*** DATA Section Begins ***

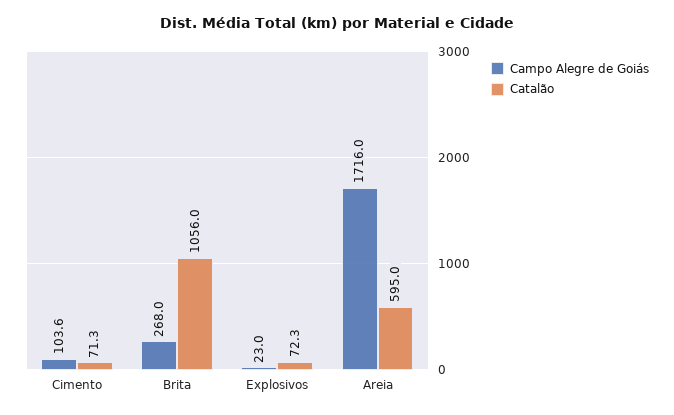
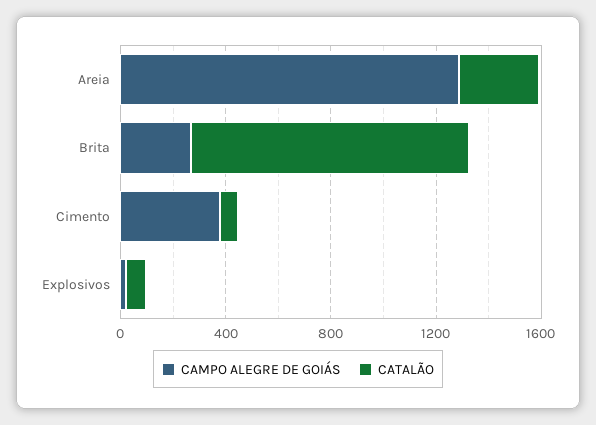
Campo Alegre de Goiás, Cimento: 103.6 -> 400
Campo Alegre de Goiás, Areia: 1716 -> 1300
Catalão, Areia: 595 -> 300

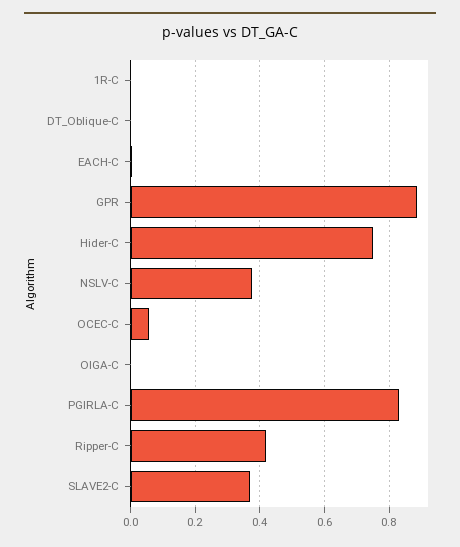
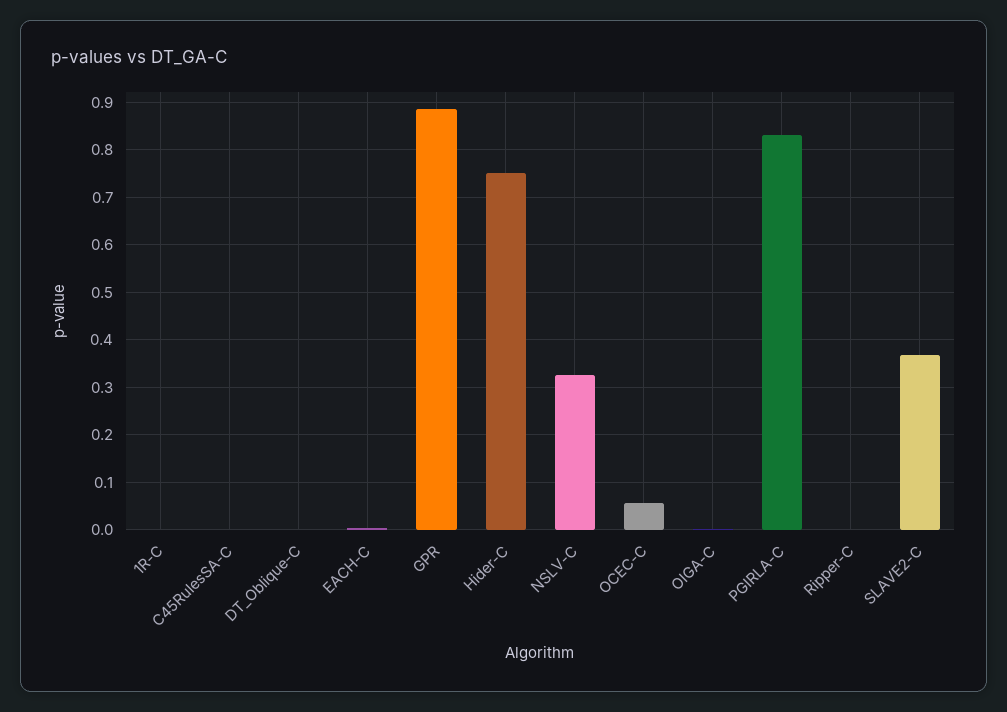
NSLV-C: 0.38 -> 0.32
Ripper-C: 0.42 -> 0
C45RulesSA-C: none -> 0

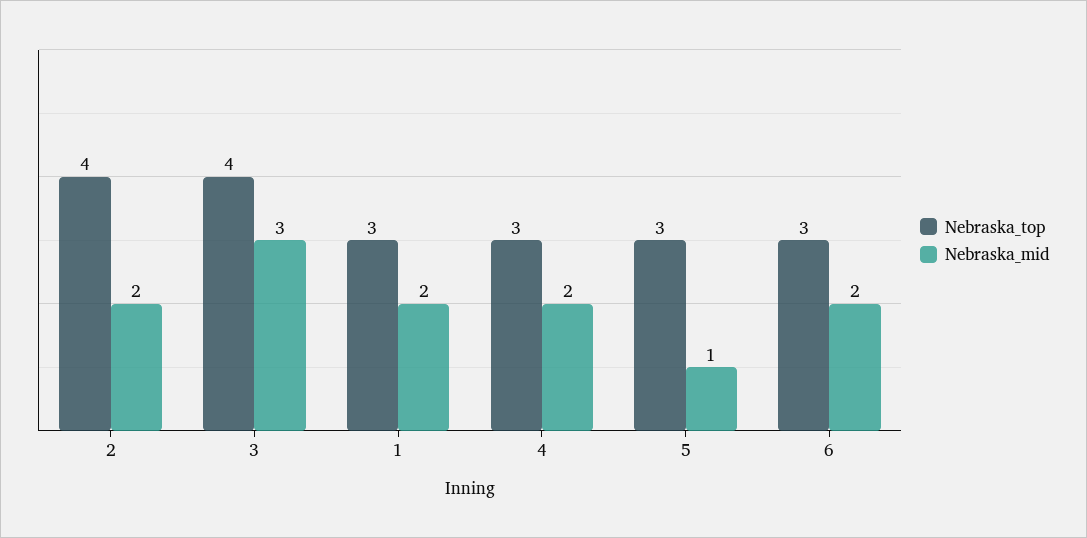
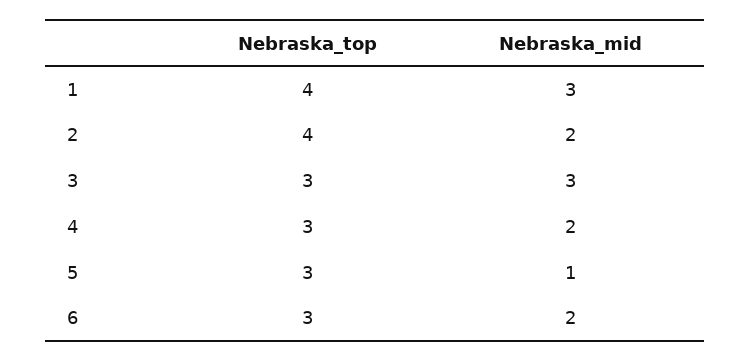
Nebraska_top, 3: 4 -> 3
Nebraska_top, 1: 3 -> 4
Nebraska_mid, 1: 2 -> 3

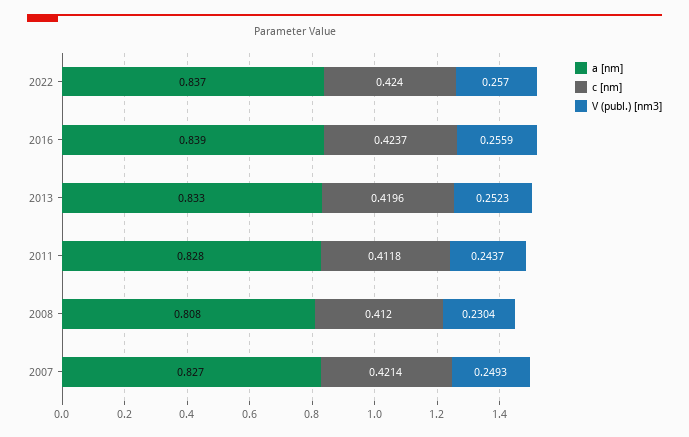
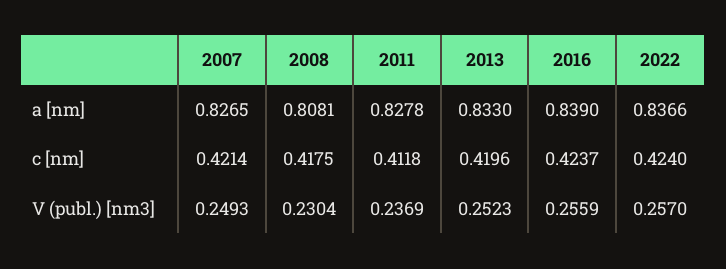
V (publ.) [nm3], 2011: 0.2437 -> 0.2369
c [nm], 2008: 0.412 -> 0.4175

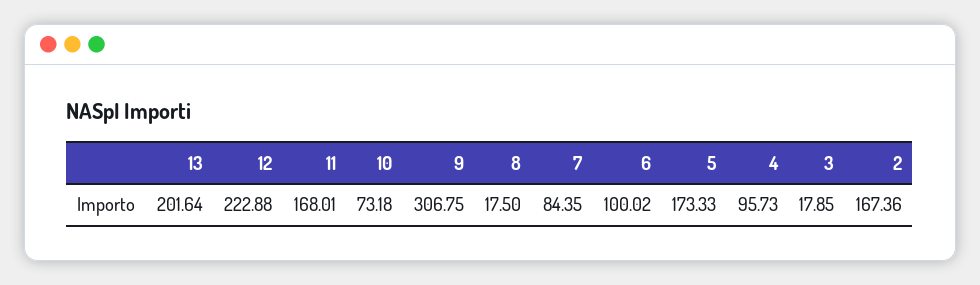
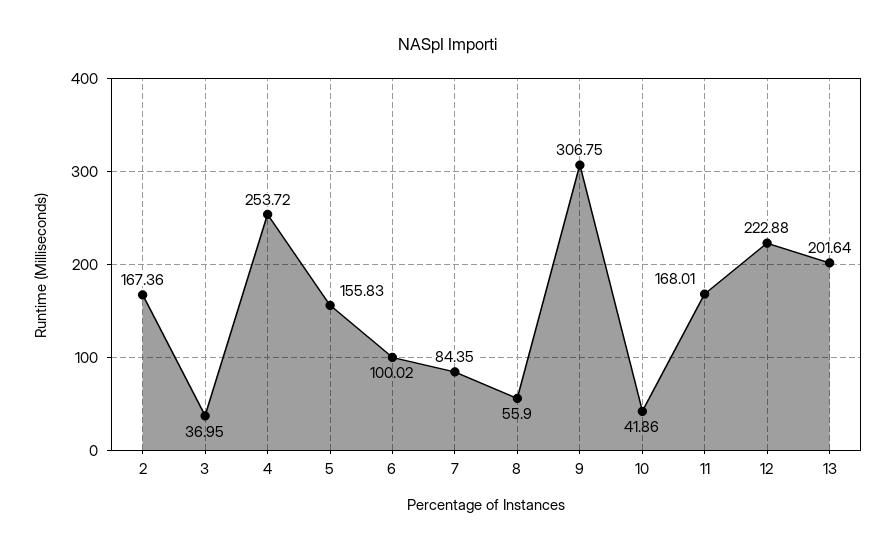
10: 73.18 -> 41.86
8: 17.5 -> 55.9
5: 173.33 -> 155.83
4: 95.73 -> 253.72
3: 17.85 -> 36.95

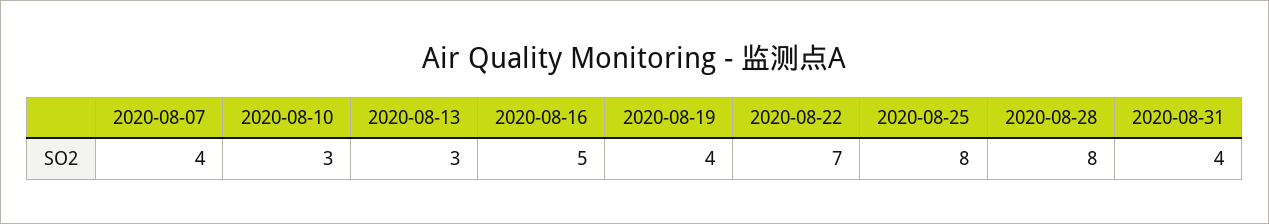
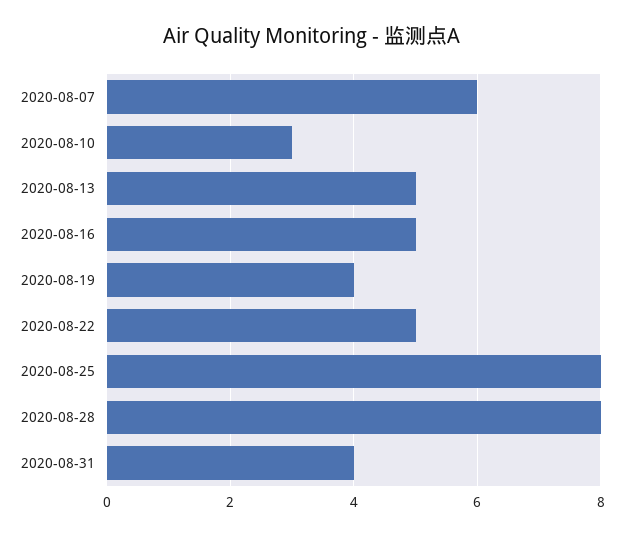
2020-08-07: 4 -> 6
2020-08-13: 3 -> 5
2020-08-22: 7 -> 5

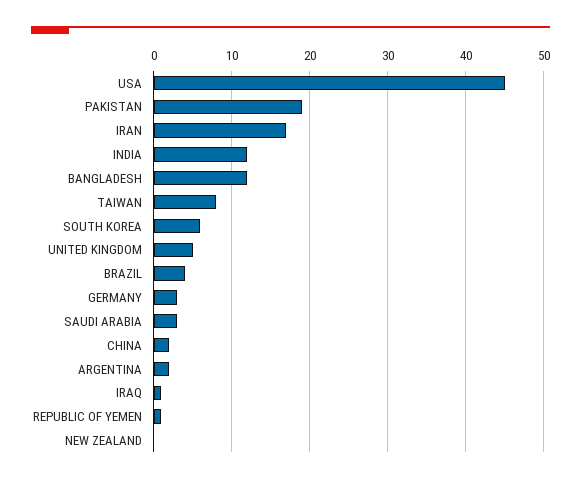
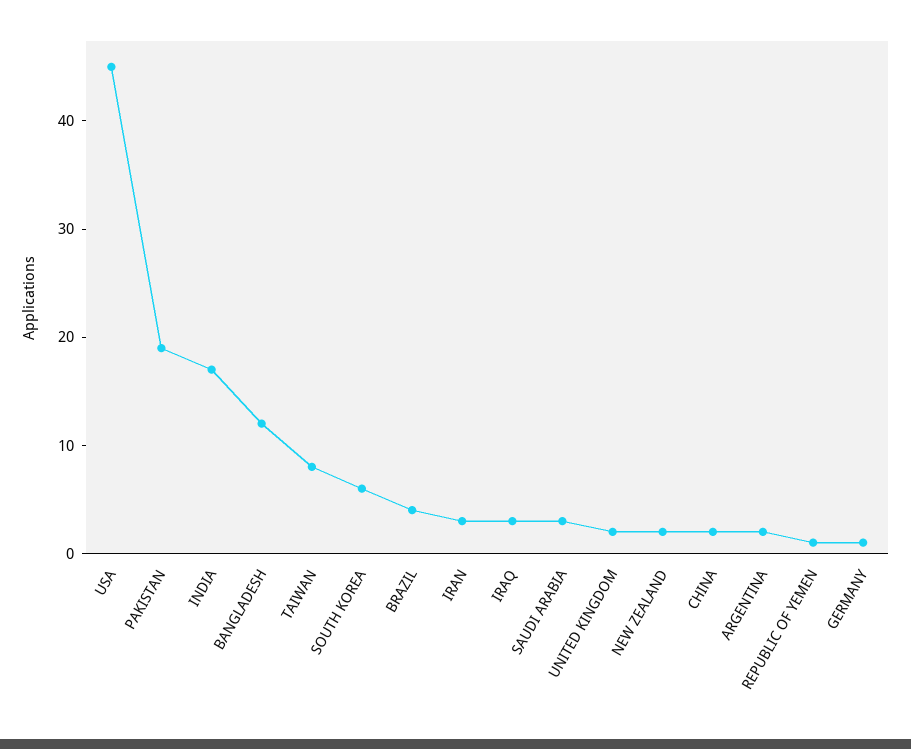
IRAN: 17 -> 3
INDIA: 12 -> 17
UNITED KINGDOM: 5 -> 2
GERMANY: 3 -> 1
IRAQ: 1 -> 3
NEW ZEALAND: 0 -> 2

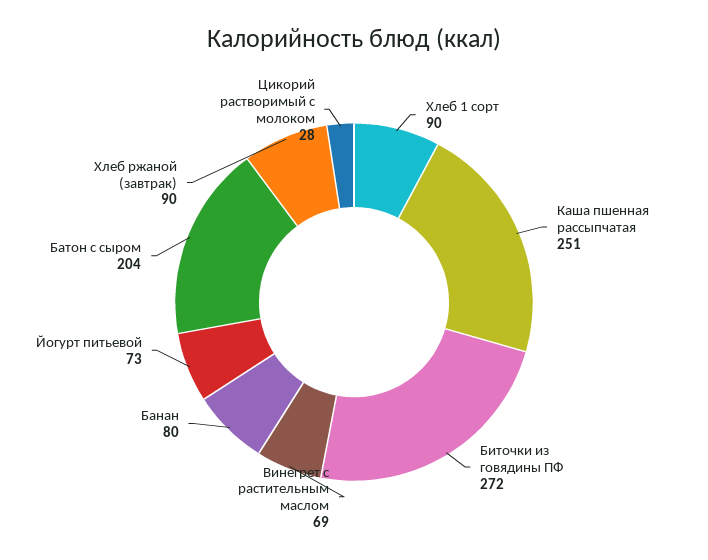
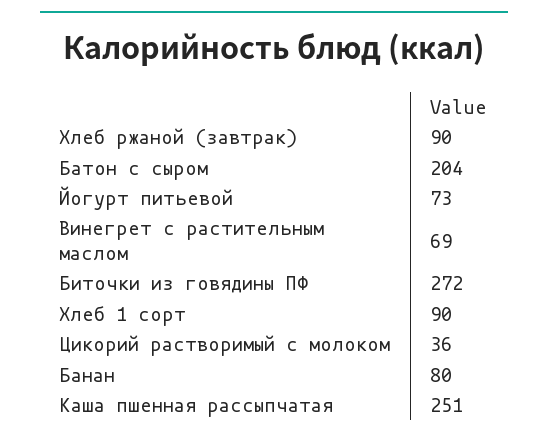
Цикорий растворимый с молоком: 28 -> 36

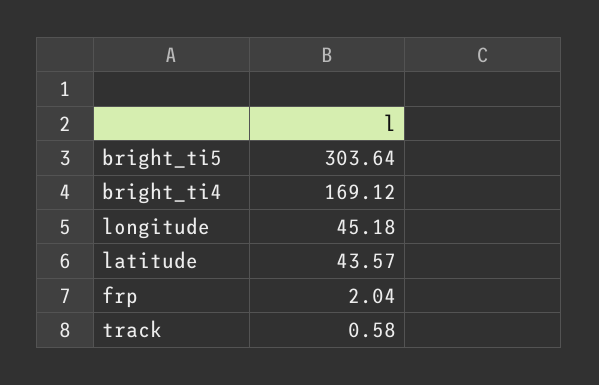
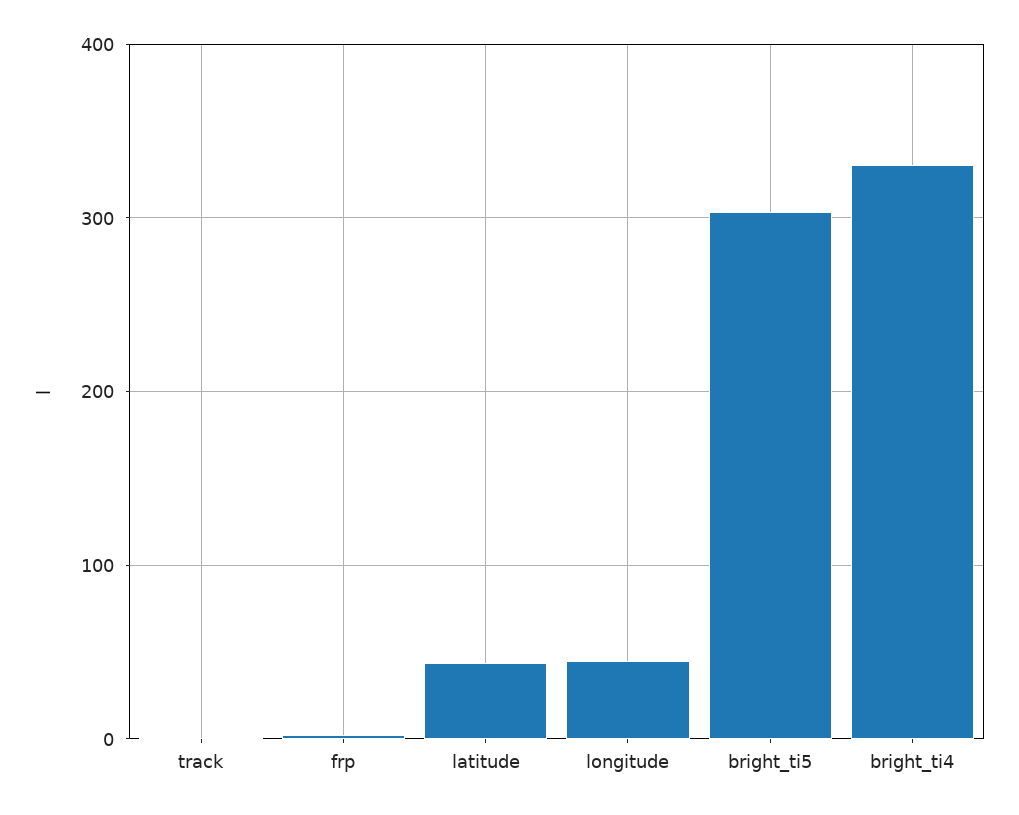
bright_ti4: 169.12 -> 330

*** DATA Section Ends ***

ASSIGNMENT: This exercise asks for an exact copy of the lines from the first one in the data through the line that contains "c [nm], 2008: 0.412 -> 0.4175", pictures excluded.

WRITTEN ANSWER:
Campo Alegre de Goiás, Cimento: 103.6 -> 400
Campo Alegre de Goiás, Areia: 1716 -> 1300
Catalão, Areia: 595 -> 300

NSLV-C: 0.38 -> 0.32
Ripper-C: 0.42 -> 0
C45RulesSA-C: none -> 0

Nebraska_top, 3: 4 -> 3
Nebraska_top, 1: 3 -> 4
Nebraska_mid, 1: 2 -> 3

V (publ.) [nm3], 2011: 0.2437 -> 0.2369
c [nm], 2008: 0.412 -> 0.4175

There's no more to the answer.